**Records from a data collection:**
# # # # # # #

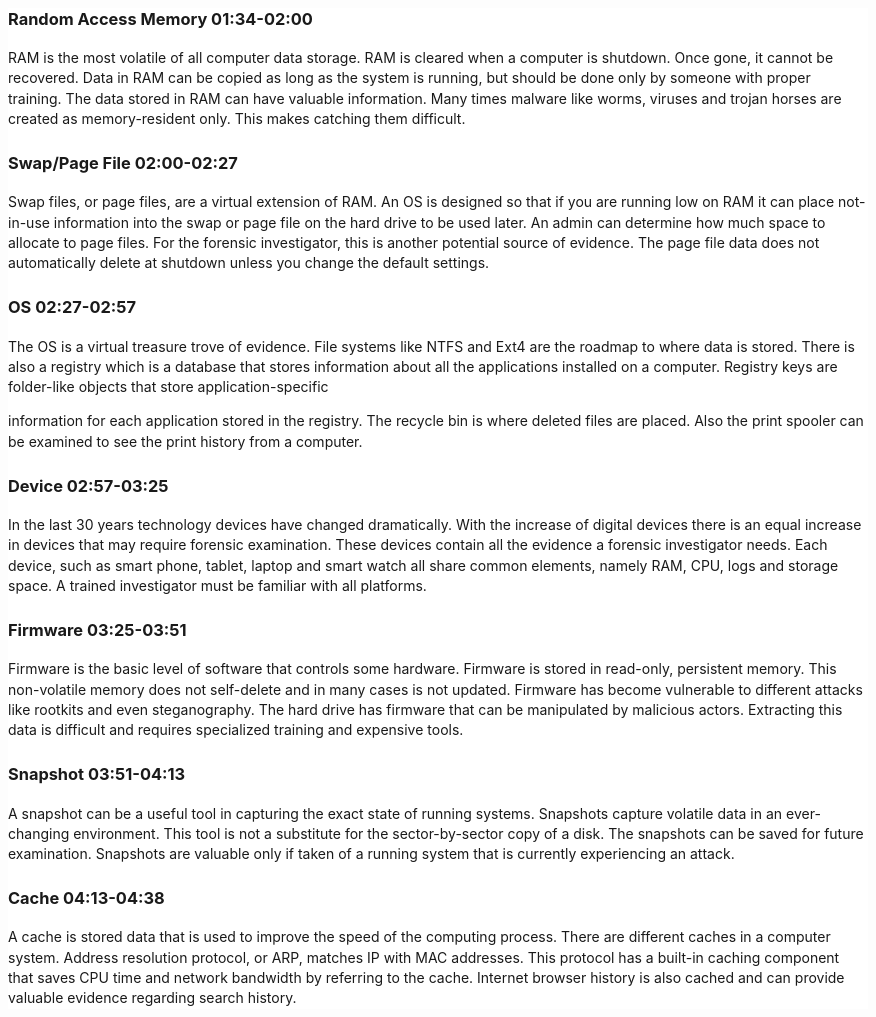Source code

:### Random Access Memory 01:34-02:00

RAM is the most volatile of all computer data storage. RAM is cleared when a computer is shutdown. Once gone, it cannot be recovered. Data in RAM can be copied as long as the system is running, but should be done only by someone with proper training. The data stored in RAM can have valuable information. Many times malware like worms, viruses and trojan horses are created as memory-resident only. This makes catching them difficult.

### Swap/Page File 02:00-02:27

Swap files, or page files, are a virtual extension of RAM. An OS is designed so that if you are running low on RAM it can place not-in-use information into the swap or page file on the hard drive to be used later. An admin can determine how much space to allocate to page files. For the forensic investigator, this is another potential source of evidence. The page file data does not automatically delete at shutdown unless you change the default settings.

### OS 02:27-02:57

The OS is a virtual treasure trove of evidence. File systems like NTFS and Ext4 are the roadmap to where data is stored. There is also a registry which is a database that stores information about all the applications installed on a computer. Registry keys are folder-like objects that store application-specific

information for each application stored in the registry. The recycle bin is where deleted files are placed. Also the print spooler can be examined to see the print history from a computer.

### Device 02:57-03:25

In the last 30 years technology devices have changed dramatically. With the increase of digital devices there is an equal increase in devices that may require forensic examination. These devices contain all the evidence a forensic investigator needs. Each device, such as smart phone, tablet, laptop and smart watch all share common elements, namely RAM, CPU, logs and storage space. A trained investigator must be familiar with all platforms.

### Firmware 03:25-03:51

Firmware is the basic level of software that controls some hardware. Firmware is stored in read-only, persistent memory. This non-volatile memory does not self-delete and in many cases is not updated. Firmware has become vulnerable to different attacks like rootkits and even steganography. The hard drive has firmware that can be manipulated by malicious actors. Extracting this data is difficult and requires specialized training and expensive tools.

### Snapshot 03:51-04:13

A snapshot can be a useful tool in capturing the exact state of running systems. Snapshots capture volatile data in an ever-changing environment. This tool is not a substitute for the sector-by-sector copy of a disk. The snapshots can be saved for future examination. Snapshots are valuable only if taken of a running system that is currently experiencing an attack.

### Cache 04:13-04:38

A cache is stored data that is used to improve the speed of the computing process. There are different caches in a computer system. Address resolution protocol, or ARP, matches IP with MAC addresses. This protocol has a built-in caching component that saves CPU time and network bandwidth by referring to the cache. Internet browser history is also cached and can provide valuable evidence regarding search history.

# # # # # # #

**PROBLEM TO WORK ON:**
Each line from the start of the entries to the line holding "information for each" is to be given again exactly, both ends included, and each picture is to be left out.

**RESULT:**
Source code

:### Random Access Memory 01:34-02:00

RAM is the most volatile of all computer data storage. RAM is cleared when a computer is shutdown. Once gone, it cannot be recovered. Data in RAM can be copied as long as the system is running, but should be done only by someone with proper training. The data stored in RAM can have valuable information. Many times malware like worms, viruses and trojan horses are created as memory-resident only. This makes catching them difficult.

### Swap/Page File 02:00-02:27

Swap files, or page files, are a virtual extension of RAM. An OS is designed so that if you are running low on RAM it can place not-in-use information into the swap or page file on the hard drive to be used later. An admin can determine how much space to allocate to page files. For the forensic investigator, this is another potential source of evidence. The page file data does not automatically delete at shutdown unless you change the default settings.

### OS 02:27-02:57

The OS is a virtual treasure trove of evidence. File systems like NTFS and Ext4 are the roadmap to where data is stored. There is also a registry which is a database that stores information about all the applications installed on a computer. Registry keys are folder-like objects that store application-specific

information for each application stored in the registry. The recycle bin is where deleted files are placed. Also the print spooler can be examined to see the print history from a computer.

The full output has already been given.